One of the keepers, on releasing a young ibex, looked down and saw that his palms were coated with shed ibex hair. Loudly enough for everyone to hear he exclaimed, “Oh, no! My mother always warned me that this would happen if I didn’t stop.”

Feb 122012
 

To prevent unwanted pregnancies and reduce aggression among the goats in the walk-in contact area the young males were routinely castrated. One year a new method was used: elastic bands placed on the base of the scrotum. The bands cut off circulation and the entire scrotum simply atrophied and fell off. Although this sounds horrible, it was supposedly a fairly painless method.

None of the keepers, however, could recall ever finding one of the scrotums. It’s possible that they were swept up unnoticed during the regular cleaning, but keepers always wondered if it wasn’t possible that some lucky children took home special souvenirs of their trip to the zoo.

Feb 122012
 

Editor’s Note:
This story was told as part of a presentation at an AAZK conference. It is no doubt apocryphal but it’s fitting nonetheless.

Two raptor rehabilitation workers met for lunch at a local cafeteria. When they reached the cashier, the first man reached into his pocket and pulled out $1.50 and two dead mice. He asked his partner if he had any change and the other man reached into his pocket and pulled out 80 cents and a dead quail chick.

The cashier looked up at them in disgust and said emphatically, “There ain’t no way I’m taking that money!”

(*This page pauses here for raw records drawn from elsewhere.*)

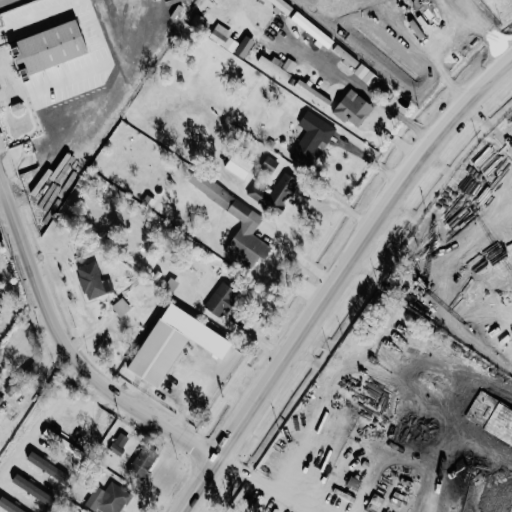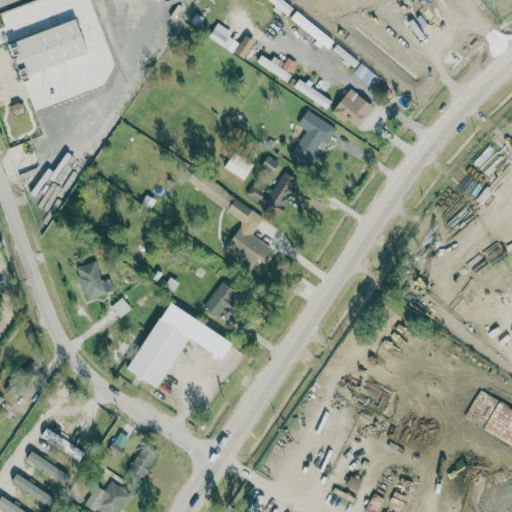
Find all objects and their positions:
building: (282, 5)
building: (312, 29)
building: (231, 40)
building: (58, 65)
building: (277, 66)
building: (365, 74)
road: (366, 91)
building: (312, 93)
building: (353, 107)
road: (390, 135)
building: (312, 139)
building: (270, 163)
building: (238, 165)
building: (275, 192)
building: (235, 221)
road: (301, 259)
building: (91, 280)
road: (341, 284)
building: (221, 299)
building: (120, 306)
building: (187, 328)
road: (73, 346)
building: (158, 352)
road: (46, 421)
building: (56, 424)
building: (119, 443)
building: (143, 461)
building: (25, 480)
road: (268, 485)
building: (107, 498)
park: (235, 506)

“Well, what are we supposed to do with it?” asked one of the men.

“You know what you can do with it!” replied the cashier. “You guys are crazy!”

Feb 122012
 

In spite of numerous signs prohibiting it, many people insist on feeding the animals. One man, his pockets filled with shelled peanuts, was trying to get the attention of a large male ibex. The goat was standing on a ridge of gunite where he could command a dominant view of the exhibit while remaining in the shade of the overhanging trees.

His perch was a good twenty feet from the public area, but just below the ridge was a prominent ledge onto which the man was lobbing peanuts. The goat, however, was completely ignoring the man and his offerings. Peanut after peanut landed on the ledge, only a few feet directly below the goat, but he never moved a muscle. The man was becoming more and more frustrated with each toss.

At this point a keeper happened to walk by and saw what was going on. Although he normally would have told the man to stop, in this case he simply laughed to himself and continued on, for he knew one thing that the visitor obviously didn’t: due to an injury a few years earlier, that ibex was totally blind in the eye that was facing out of the exhibit.

Feb 122012
 

The sun conures were in the midst of a breeding frenzy. They had been copulating repeatedly all day, to the extent that the male had plucked most of the feathers off of the top of the female’s head, which was raw and bleeding.

One keeper mentioned in passing to another: “I see the conures are screwing their brains out today.”

The other keeper replied, “Oh, is that what happened to her head?”